Notícia
Projetado para ‘não funcionar mais’: obsolescência programada é uma forma de crime corporativo?
Pesquisadores defendem que a obsolescência programada constitui um crime ambiental corporativo
Ola Dapo via Pexels
Fonte
Universidade Erasmus Rotterdam
Data
quinta-feira, 21 abril 2022 14:20
Áreas
Direito Ambiental. Economia. Gestão de Resíduos. Indústria. Negócios. Políticas Públicas. Sociedade. Sustentabilidade. Tecnologias.
Os caros dispositivos eletrônicos notoriamente têm vida útil curta. A maioria dos telefones celulares começa a apresentar problemas técnicos após dois anos de uso; algumas impressoras têm um número predeterminado de páginas que imprimem antes de pararem de funcionar; e muitos produtos de consumo são projetados para serem praticamente impossíveis de reparar. Às vezes, esses produtos quebram devido ao desgaste normal, mas na maioria das vezes, os produtos foram deliberadamente projetados para se tornarem obsoletos. Por quê? Para aumentar o volume de negócios, levando os consumidores a comprar novos produtos, de novo e de novo. Toda a economia de consumo material é intencionalmente construída para não durar – uma estratégia de negócios conhecida como obsolescência programada.
Um segredo aberto por mais de um século, os planos de negócios que apostam na quebra e substituição de produtos de consumo já foram considerados uma solução sólida para ‘acabar’ com a Grande Depressão. Mas têm persistido em muitos novos disfarces. Na década de 1950, comprar algo “um pouco mais novo, um pouco melhor, um pouco mais cedo do que o necessário” foi cunhado como uma estratégia para o sucesso no design de produtos de consumo. Meio século depois, os varejistas da moda anunciam 24 ‘micro-estações’ em vez das tradicionais duas (primavera/verão e outono/inverno), atraindo os consumidores a substituírem suas roupas mais rápido do que nunca.

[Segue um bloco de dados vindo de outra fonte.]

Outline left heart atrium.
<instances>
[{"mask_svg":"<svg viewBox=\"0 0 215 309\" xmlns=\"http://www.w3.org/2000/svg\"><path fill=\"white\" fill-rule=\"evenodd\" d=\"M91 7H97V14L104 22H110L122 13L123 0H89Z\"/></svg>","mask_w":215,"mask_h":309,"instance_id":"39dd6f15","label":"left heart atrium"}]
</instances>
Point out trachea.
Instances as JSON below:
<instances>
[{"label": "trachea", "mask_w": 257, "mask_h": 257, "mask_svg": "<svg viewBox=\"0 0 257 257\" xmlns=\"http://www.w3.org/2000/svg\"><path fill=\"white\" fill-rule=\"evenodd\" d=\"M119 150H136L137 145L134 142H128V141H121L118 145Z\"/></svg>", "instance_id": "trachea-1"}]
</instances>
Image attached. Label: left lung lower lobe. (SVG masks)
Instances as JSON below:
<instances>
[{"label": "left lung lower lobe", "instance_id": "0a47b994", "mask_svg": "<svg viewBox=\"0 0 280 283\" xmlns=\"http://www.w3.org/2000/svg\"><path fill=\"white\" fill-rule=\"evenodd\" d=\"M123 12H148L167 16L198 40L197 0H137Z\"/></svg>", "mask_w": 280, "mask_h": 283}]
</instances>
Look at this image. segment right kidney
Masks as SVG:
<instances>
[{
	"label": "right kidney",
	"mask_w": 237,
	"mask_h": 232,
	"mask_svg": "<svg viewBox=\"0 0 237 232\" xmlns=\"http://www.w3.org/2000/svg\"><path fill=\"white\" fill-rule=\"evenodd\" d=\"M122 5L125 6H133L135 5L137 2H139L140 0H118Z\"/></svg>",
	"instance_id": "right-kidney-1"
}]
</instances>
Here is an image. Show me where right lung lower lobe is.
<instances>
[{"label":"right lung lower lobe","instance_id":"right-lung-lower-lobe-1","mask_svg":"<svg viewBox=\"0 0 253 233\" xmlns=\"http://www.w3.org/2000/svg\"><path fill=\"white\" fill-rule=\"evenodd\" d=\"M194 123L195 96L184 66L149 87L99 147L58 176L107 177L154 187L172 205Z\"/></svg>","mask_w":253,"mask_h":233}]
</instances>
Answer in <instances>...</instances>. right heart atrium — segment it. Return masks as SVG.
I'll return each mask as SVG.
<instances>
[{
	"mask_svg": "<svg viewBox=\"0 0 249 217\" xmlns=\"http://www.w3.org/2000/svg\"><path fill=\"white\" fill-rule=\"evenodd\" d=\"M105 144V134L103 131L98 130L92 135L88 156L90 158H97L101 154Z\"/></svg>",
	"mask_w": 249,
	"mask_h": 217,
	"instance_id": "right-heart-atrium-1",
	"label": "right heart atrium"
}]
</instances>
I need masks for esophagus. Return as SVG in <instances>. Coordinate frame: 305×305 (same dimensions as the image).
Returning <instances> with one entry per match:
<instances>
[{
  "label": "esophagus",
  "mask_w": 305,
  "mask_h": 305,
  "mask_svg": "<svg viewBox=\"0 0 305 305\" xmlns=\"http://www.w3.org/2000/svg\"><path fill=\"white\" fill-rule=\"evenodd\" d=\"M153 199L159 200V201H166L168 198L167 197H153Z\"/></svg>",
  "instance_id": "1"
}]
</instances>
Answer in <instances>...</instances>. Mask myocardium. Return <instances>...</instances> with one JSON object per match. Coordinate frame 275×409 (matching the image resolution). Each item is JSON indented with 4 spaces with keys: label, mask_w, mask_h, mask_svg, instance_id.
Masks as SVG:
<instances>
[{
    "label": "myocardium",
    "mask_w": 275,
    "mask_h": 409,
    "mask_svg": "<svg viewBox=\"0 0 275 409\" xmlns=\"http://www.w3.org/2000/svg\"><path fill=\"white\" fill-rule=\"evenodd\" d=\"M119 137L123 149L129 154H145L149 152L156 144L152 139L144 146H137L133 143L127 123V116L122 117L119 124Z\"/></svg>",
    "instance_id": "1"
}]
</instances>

A obsolescência programada não é um tema novo no meio acadêmico: tem sido estudado como teoria econômica, desde a década de 1980, e mais recentemente como estratégia empresarial e caso de ética empresarial. Na última década, estudiosos do direito estudaram as iniciativas legislativas em alguns países para banir a obsolescência programada ou analisaram os meandros jurídicos das ações coletivas. Também surgiram questões normativas sobre qual resposta jurídica – direito da concorrência, direito de defesa do consumidor, direito ambiental ou direito penal – é o mais adequado para regular a obsolescência programada.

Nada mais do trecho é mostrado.